Alla stampa e alla pubblica opinione,

Sono Deniz Resit Pinaroglu, un richiedente asilo dalla Turchia. Sono detenuto da un mese in un campo chiamato CPR a Torino. Sono stato soggetto di una serie di abusi e di pratiche contro la legge. Un poliziotto di Piacenza mi ha fermato e portato qui, in questo campo, ormai due mesi fa. Mi disse che sarei dovuto stare qui solo per 2 giorni. Senza fornirmi un avvocato ed avermi messo a disposizione un traduttore, mi hanno fatto firmare dei documenti in italiano, e mi hanno portato al CPR.

Nella mia prima apparizione davanti a un giudice, è stata decisa la mia permanenza nel campo, senza neanche dare un’occhiata al mio caso.
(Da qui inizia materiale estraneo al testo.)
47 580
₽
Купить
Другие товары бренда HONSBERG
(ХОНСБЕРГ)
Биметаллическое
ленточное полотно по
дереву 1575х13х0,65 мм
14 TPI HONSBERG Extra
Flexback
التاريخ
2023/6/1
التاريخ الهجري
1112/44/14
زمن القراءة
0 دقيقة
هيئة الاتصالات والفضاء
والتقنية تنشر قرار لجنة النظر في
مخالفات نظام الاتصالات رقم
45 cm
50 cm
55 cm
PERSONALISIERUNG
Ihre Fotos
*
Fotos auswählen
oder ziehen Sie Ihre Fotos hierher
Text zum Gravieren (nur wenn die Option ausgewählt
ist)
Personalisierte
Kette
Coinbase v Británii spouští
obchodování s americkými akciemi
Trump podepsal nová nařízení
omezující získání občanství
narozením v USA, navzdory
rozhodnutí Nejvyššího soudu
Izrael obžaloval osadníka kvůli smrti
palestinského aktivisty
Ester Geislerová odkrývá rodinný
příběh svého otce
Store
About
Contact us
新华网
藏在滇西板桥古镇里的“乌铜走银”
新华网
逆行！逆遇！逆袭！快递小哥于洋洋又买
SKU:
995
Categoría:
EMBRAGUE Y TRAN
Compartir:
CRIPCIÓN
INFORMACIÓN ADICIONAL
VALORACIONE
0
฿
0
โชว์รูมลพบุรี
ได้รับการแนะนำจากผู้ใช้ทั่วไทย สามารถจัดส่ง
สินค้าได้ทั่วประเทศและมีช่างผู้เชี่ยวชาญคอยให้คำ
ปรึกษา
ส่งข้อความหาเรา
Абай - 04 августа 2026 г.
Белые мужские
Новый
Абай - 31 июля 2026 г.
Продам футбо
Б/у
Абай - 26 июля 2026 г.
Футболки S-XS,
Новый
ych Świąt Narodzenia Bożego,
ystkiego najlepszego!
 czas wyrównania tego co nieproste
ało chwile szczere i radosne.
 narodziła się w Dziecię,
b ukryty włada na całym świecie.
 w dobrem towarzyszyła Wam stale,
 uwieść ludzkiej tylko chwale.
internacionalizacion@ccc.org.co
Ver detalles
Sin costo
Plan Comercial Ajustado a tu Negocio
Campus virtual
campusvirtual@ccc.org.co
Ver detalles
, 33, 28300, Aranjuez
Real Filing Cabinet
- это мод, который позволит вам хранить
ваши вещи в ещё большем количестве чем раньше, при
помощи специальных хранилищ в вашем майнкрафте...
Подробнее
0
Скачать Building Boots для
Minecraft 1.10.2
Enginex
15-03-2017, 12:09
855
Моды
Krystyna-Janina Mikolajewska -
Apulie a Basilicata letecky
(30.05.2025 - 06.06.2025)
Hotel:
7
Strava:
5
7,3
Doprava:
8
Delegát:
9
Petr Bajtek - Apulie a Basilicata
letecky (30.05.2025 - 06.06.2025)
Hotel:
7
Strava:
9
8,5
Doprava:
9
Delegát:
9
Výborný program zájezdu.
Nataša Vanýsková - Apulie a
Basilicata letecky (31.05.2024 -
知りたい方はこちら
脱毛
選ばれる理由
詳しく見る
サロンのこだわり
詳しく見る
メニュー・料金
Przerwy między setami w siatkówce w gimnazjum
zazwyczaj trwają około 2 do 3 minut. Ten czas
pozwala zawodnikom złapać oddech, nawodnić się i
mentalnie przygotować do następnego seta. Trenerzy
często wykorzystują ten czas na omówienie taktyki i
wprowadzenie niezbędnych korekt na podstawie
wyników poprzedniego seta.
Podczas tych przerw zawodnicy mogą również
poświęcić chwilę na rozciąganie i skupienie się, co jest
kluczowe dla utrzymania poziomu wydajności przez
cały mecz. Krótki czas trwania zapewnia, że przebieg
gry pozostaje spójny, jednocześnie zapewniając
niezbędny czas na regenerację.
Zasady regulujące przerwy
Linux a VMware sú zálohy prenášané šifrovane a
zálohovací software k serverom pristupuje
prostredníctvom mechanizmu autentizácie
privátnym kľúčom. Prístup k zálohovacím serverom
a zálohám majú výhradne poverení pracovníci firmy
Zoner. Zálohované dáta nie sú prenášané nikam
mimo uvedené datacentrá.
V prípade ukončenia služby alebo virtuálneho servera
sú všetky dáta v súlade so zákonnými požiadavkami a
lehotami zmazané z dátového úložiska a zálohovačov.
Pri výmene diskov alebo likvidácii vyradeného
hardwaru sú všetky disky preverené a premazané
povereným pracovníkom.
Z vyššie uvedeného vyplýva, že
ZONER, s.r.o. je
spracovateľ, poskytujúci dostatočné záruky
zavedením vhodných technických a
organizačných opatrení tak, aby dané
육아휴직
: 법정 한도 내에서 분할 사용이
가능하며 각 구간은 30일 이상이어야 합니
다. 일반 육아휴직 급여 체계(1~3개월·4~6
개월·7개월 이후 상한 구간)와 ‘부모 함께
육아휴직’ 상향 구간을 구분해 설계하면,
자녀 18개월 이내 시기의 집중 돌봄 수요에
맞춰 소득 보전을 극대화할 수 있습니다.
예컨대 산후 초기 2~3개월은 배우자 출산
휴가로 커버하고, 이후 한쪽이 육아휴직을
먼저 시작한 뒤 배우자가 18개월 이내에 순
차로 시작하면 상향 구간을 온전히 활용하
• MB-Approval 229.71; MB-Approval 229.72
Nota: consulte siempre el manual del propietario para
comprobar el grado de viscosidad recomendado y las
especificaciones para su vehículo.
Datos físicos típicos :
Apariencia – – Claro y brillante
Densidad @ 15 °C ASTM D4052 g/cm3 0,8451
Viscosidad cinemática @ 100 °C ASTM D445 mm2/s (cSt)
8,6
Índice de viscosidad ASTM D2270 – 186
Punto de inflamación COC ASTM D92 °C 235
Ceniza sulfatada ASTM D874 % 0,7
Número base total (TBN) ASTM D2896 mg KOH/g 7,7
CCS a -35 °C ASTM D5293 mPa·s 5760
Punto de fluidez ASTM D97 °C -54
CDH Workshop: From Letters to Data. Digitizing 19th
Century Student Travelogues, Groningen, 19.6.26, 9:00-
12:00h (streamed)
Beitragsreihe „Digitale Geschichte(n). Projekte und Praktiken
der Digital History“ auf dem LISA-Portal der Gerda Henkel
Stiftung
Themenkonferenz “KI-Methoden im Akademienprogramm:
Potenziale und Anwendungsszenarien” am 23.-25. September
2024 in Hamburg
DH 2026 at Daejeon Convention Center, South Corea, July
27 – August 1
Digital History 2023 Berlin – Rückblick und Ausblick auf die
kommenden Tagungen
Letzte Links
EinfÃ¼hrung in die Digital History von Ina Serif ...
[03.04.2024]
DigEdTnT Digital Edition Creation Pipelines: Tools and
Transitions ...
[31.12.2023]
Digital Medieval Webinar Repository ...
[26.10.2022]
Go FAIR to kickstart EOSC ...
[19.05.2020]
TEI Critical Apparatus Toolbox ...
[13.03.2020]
Ero in cerca di asilo, ma non in Italia. Una volta fermato mi dissero che nel caso in cui non avessi fatto la richiesta di asilo, sarei stato rimpatriato in Turchia, dove sono stato accusato di alcuni crimini, che qui non sono considerati tali. Mi hanno costretto dunque a firmare una richiesta di asilo. Sebbene io abbia comunicato anche il mio indirizzo di residenza, in seguito alla richiesta di asilo, il giudice ha deciso di continuare a tenermi recluso nel campo. I poliziotti e gli altri rifugiati, che sono attualmente prigionieri, mi dicono che il mio periodo di detenzione potrebbe andare da i 6 ai 12 mesi, e nessuno mi ha ancora comunicato quando potrò lasciare il campo. Ho dovuto lasciare il mio paese date le ingiustizie compiute dal mio governo, e per le assurde accuse mosse contro di me. Ora sono detenuto senza alcun titolo dalle autorità italiane. Per protestare contro questa situazione illegale, ho iniziato uno sciopero della fame dal 1 settembre alle ore 21:00. Le condizioni e il cibo qui sono terribili: il bagno, il luogo dove mangiamo e dormiamo, sono un unico ambiente non distinto. Per impedirci di documentare queste condizioni disumane, hanno rotto le fotocamere esterne dei nostri telefoni non appena siamo arrivati. Per un mese ci hanno fatto mangiare pollo secco e pasta fredda. Molte persone soffrono di attacchi di panico e si fanno male tra di loro, o a loro stessi. Le persone sono sottoposte sistematicamente a pressioni psicologiche. Coloro che arrivano sani, lasciano il campo con problemi di salute e mentali.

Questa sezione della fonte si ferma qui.